Just got this email from Kitten’s elementary school’s interim principal:
Good afternoon, [schoolname] parents! As so many questions about plans to view the education speech by President Obama have been circulating through various communities, [regular principal] and I want to let you know what [school]’s plans are for this event.
Our approach will include recording the speech so that staff may preview it and determine its fit with our curriculum and priorities. This is a practice which we use when considering any of a variety of media to use in the classroom. If there is good alignment with the message of the speech focused on education and the importance of learning, then teachers may want to show the speech to students at an appropriate instructional time. One example might be later in September when, through our school-wide Positive Behavior Support program, we have a theme of honoring and respecting learning.
If after previewing the speech a teacher should want to include the video as part of a future lesson, we will notify you in advance so that you have the opportunity to determine your comfort with your child’s participation.
If you have any further questions, please don’t hesitate to call our office at [phone].
So I’m really torn.
On the one hand, I appreciate that they’re being sensitive to the subject, doing a recording/review of the material would (in a vacuum) make a lot of sense, and so forth. Given that our school generally does a great job, I treat their approach from a starting point of respect.
On the other hand, this has almost become a matter of principle. By taking this approach, it seems to me that the school is legitimating the paranoia and hyperbole that surround this perfectly legitimate and normal and laudable effort by the president to encourage kids to work hard in school. In a sense, it reminds me of the worst of the Democratic search for bipartisan support — compromise becomes not a strength, but a sign of weakness that will be crowed over and exploited. Next time something comes up that’s the least bit controversial, this provides a further precedent for parents to expect their individual foibles to be catered to and their particular spin on political affairs to trump the pedagogical mission of the school.

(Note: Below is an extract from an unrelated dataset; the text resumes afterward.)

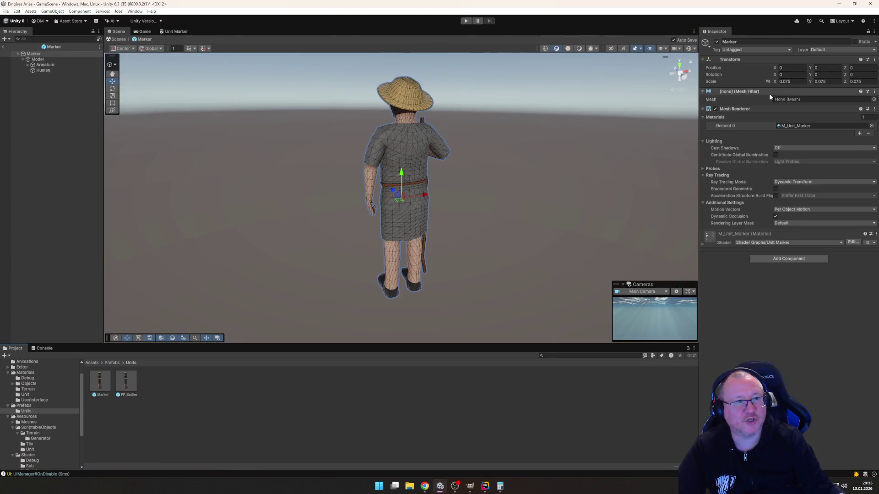
Step: Reset the Marker root's scale back to 1
left_click(795, 82)
left_click(39, 59)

Put another way, what other educational material will now arguably be subject to pre-announcement to parents so that they can decide their “comfort with their child’s participation.” Sex Ed is usual, but maybe we want to tread carefully around biology lessons, or anything that talks about fossils and evolution, or geology or astronomy lessons that imply anything other than a “Young Earth” origin of the world. How about discussions of history, civil rights, or anything else that has turned out to be the least bit controversial in some quarters?
I understand the desire to keep people informed and to get parents involved in the educational process. But there’s a difference between that and truckling appeasement of folks scared that President Obama is going to “indoctrinate” their kids with sort of Kenyan Socialistic Atheist Islamist Atheist Gay-Loving Communist agenda.
(I’m also mildly perturbed by the subject line of the message being “A Message from Principal Miller regarding the upcoming O’Bama speach” thus both misspelling the President’s name and the word “speech.”)
I think an email (if not a call) to the principal to express my concerns (and disappointment) is probably in order.
Will they preview John Boehner’s “rebuttal” statement that follows, too? Was there any outcry over similar speeches by previous Republican presidents?
I haven’t seen that Boehner is insisting on getting a “rebuttal” on this — just on the Health Care address next Wednesday.
Y’know, I wasn’t wowed by even the Dems automagically getting equal billing to give a response to a speech by Dubya. The Constitution mentions an annual report (currently the State of the Union) by the President. It doesn’t mention that the Opposition gets equal time. In fact, isn’t “equal time” and the Fairness Doctrine one of those bugaboos of the Right?
I suspect I would contact the Principal asking that my child be allowed to hear the important speech (or speach) of the President of the U.S. in a timely fashion. After all, contemporaries from other schools will now have information children at the school will be missing. As for O’bama, wasn’t there a ditty about black Irish during the campaign?